Je viens de lire Respect, un essai d’Agathe Cagé, aux éditions des Équateurs, dans lequel je relève en introduction : « Nous les jeunes, sans cesse renvoyés à une prétendue immaturité par des « boomers » qui n’ont rien su faire d’autre de leur âge d’or que de détruire à petit feu la planète. » Cette assertion se répand un peu partout, jusque chez EELV.

Non, cette accusation envers les « séniors » ne me convient pas du tout, d’abord parce que cette génération est celle qui a vécu « 1968 », dont l’essentiel était une critique de la société de consommation, ensuite parce que c’est de ces événements que se sont développés les associations de consommateurs et le mouvement écologiste. Pour notre part, c’est en 1971 que nous adhérons aux « Amis de la terre » et qui organisons la première manif-vélo le 22 avril 1972.

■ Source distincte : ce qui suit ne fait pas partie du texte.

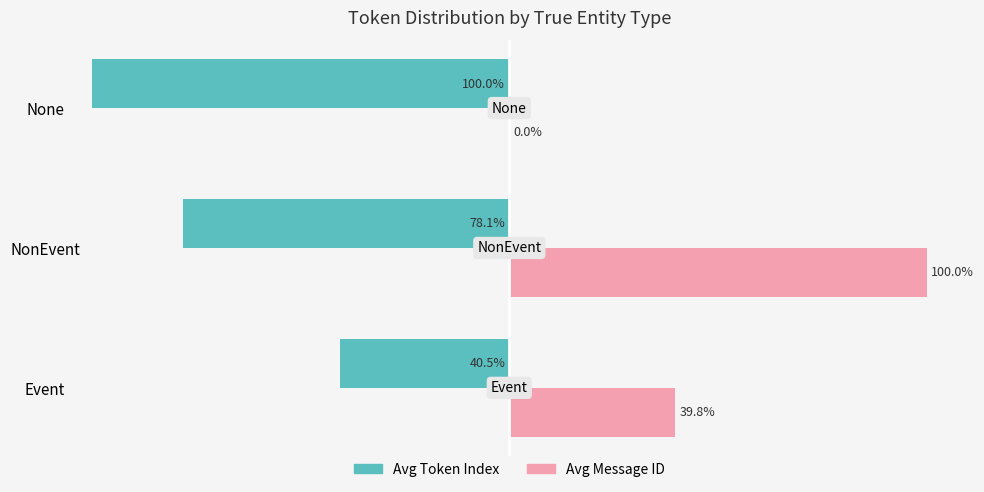

Between Event and None, which series saw the biggest shift?

Avg Token Index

A l’époque, nous nous disions que pour accélérer la prise de conscience écologique, il fallait investir dans les médias. C’est ainsi que se créèrent « La gueule ouverte » à l’initiative de Pierre Fournier en 1972 et « Le sauvage » avec Alain Hervé en 1973. Charlie-Hebdo diffusait très régulièrement les idées écolos avec François Cavanna, Jean-Marc Reiser et Cabu. A la télé, Nicolas Hulot et Yann Arthus Bertrand mettent des images sur la dégradation de notre planète, tandis qu’en 1984 se crée le parti « Les Verts », qui deviendra plus tard EELV. Eva Joly, Dominique Voynet ou Yves Cochet en sont les figures les plus connues. Corinne Lepage, de son côté, préside « Cap 21 ». N’oublions pas non plus les films de Coline Serrault : « La Belle Verte » et « Solutions locales pour un désordre global ». En 2004, un mensuel dont le titre « La Décroissance » est créé par Vincent Cheynet et Bruno Clémentin . En 2007, Hervé Kempf qui participait activement aux rubriques « planète » dans le quotidien Le Monde, lance le quotidien de l’écologie sur internet : « Reporterre ». A Chartres, nous avons participé à la rédaction de « L’Aiguillon » puis de « Cactus », dont les idées commencent à porter leurs fruits…

Tous ces « boomers » font œuvre de lanceur d’alerte depuis des décennies, mais si leurs idées restent minoritaires, ce n’est sûrement pas de leur faute. En face, ils affrontent la toute puissance des multinationales, leurs lobbies et la publicité, la force de la droite réactionnaire, les syndicats motivés à la préservation des emplois, même s’ils sont destructeurs de l’environnement, les socialos convertis au libéralisme et les gens modestes, que l’on a persuadé que l’écologie, ça coûte plus cher. Il est heureux que les jeunes s’emparent des idées écologistes. Elles ont mis malheureusement beaucoup de temps à faire leur chemin. Mais on ne peut pas nier, par ailleurs, que parmi les acteurs de mai 68 et les premiers écolos (dont on se moquait alors en les qualifiant d’utopistes), il y eu de nombreux renégats.

Les boomers ont surtout eu le bonheur, comme l’écrivait David Lodge d’être « nés au bon moment ».